* **Exercise brief**: Throughout the records below, find each line holding "elbow" and copy it.

* **Given entries**:

%%

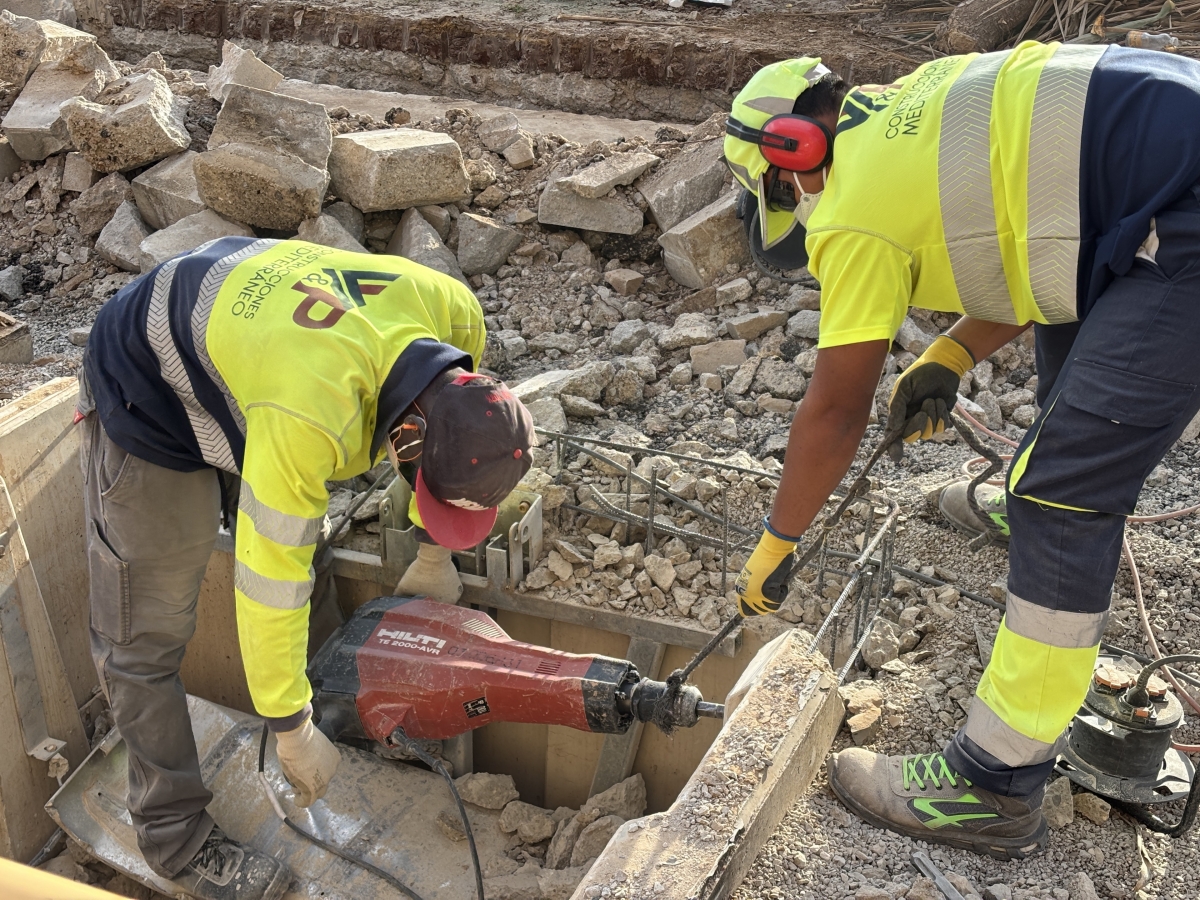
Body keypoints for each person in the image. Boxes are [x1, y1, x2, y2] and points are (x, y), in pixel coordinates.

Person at [726, 44, 1200, 859]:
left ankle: (994, 784)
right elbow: (1039, 236)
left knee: (1060, 488)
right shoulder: (916, 108)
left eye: (780, 192)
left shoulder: (848, 205)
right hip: (1157, 192)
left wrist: (778, 542)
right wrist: (950, 355)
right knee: (1066, 368)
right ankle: (1043, 544)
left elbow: (835, 412)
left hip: (1183, 222)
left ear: (794, 152)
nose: (796, 211)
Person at [79, 236, 534, 899]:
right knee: (142, 638)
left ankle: (333, 717)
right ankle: (174, 835)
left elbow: (450, 441)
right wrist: (289, 730)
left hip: (251, 350)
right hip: (149, 380)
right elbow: (269, 584)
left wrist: (435, 550)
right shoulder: (308, 413)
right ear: (406, 435)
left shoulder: (454, 314)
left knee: (308, 549)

%%

* **Response area**:
right elbow: (1039, 236)
left elbow: (835, 412)
left elbow: (450, 441)
right elbow: (269, 584)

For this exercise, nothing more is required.